According to the College Board's Annual Survey of Colleges, about 60 percent of college graduates have debt from their undergraduate studies. For those students, the average total debt is $22,700. While student debt is a concern, it can overshadow the reality that not all students borrow to pay for college, Ms. Baum said. "It's not like everybody is taking a loan."
Trends in Pricing
The average cost of college kept pace with inflation for the 2008-9 year. Increases in tuition and fees typically outpace inflation, but the Consumer Price Index rose more than usual this year, illustrating the complications of looking at tuition relative to inflation, Ms. Baum said.
In-state tuition and fees at public four-year institutions increased 6.4 percent from the 2007-8 year, the survey found, and there was a 5.2-percent increase for out-of-state students. In dollar amounts, in-state tuition and fees rose by $394, to $6,585, while out-of-state tuition and fees grew by $866, to $17,452.
Private four-year institutions saw a tuition increase of 5.9 percent, with the average cost of tuition and fees at $25,143, a $1,398 increase. Public two-year institutions saw an increase of 4.7 percent in tuition and fees, averaging $2,402, $108 more than last year.
For-profit institutions saw a 4.5-increase in tuition and fees, growing $557, to reach $13,046.
The Consumer Price Index rose by 5.6 percent from July 2007 to July 2008, which means tuition and fees at public two-year colleges, at for-profit institutions, and for out-of-state students at public four-year institutions declined in constant dollars. Tuition and fees grew 0.3 percent after inflation at private four-year colleges, and 0.7 percent for in-state students at public four-year colleges.

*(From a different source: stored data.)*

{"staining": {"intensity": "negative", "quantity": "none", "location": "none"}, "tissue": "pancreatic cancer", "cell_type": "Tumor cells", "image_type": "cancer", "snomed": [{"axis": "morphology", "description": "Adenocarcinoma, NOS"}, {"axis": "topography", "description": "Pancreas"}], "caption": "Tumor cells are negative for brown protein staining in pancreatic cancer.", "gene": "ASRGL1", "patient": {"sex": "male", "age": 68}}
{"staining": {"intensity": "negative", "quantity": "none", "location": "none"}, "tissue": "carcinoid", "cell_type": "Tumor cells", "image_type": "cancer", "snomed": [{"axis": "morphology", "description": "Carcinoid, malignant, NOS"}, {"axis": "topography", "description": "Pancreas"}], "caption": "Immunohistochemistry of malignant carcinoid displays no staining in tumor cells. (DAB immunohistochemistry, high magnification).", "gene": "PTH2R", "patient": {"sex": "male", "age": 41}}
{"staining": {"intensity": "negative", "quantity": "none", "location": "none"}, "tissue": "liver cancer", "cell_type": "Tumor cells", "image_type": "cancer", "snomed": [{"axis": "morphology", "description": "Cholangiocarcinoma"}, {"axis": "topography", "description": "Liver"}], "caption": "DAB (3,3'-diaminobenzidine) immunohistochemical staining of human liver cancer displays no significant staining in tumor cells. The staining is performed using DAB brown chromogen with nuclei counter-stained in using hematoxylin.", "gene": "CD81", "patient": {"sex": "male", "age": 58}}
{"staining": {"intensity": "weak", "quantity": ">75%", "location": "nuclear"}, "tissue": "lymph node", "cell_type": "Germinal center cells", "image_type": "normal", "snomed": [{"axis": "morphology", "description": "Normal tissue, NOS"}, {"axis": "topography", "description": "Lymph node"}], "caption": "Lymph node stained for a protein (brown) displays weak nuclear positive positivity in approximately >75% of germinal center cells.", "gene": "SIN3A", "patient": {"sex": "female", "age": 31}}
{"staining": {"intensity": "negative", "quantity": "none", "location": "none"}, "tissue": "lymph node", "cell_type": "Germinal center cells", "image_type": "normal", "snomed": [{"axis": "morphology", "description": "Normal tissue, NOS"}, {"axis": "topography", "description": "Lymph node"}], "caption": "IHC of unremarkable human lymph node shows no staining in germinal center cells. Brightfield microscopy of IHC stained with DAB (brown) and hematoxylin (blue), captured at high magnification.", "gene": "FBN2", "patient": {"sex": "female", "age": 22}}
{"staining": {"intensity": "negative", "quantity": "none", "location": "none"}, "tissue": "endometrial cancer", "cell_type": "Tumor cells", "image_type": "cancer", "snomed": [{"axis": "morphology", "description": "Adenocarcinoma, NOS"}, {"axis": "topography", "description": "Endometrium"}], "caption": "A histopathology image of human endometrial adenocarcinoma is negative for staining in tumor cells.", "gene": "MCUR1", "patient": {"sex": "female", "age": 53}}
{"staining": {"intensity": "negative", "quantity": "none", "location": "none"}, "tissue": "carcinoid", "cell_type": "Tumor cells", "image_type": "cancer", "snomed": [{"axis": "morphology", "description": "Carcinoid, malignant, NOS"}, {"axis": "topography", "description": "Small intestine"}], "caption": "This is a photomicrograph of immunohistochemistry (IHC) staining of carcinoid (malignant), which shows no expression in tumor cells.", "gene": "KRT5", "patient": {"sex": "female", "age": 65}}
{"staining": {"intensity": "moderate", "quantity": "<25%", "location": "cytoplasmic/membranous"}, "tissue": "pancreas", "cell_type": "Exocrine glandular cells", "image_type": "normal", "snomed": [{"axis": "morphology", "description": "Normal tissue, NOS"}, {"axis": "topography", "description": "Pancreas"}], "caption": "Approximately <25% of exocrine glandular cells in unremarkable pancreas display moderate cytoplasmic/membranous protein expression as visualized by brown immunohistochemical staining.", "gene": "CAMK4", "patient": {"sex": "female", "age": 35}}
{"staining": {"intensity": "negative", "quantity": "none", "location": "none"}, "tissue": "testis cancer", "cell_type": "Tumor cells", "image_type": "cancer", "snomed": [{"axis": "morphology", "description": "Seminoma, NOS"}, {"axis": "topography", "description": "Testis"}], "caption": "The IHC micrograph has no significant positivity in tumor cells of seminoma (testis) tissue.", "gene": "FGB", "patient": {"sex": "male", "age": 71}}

College prices vary by region. Among four-year public institutions, in-state tuition and fees are lowest in the South and highest in New England. Over all, the highest-priced colleges are private four-year institutions in New England, and the lowest are public two-year colleges in the West. Twenty-nine percent of full-time undergraduates at four-year institutions attend colleges with a listed price below $6,000, while 19 percent attend colleges that are priced at $24,000 or higher.
The price of a college education has attracted Congressional attention, the report notes. This year's reauthorization of the Higher Education Act requires the Department of Education to begin, in 2011, publicizing the 5 percent of institutions with the highest tuition and fees, highest average net prices, and largest percentage increase in tuition and fees over three years. Those institutions will have to provide an explanation of why they have raised prices and whether they will continue to do so. The department will also provide a list of the lowest-priced institutions and state-by-state information on state spending on colleges.
"Trends in College Pricing" tracks changes over a 30-year period. From 1977-78 to 2007-8, tuition and fees grew by an average of $1,300 in inflation-adjusted dollars at public two-year colleges, by about $4,000 at public four-year institutions, and by about $15,000 at private four-year colleges. Over the same period, average family income rose by only about $463 for the poorest 20 percent of families, $11,275 for the middle 20 percent, and $146,650 for the wealthiest 5 percent.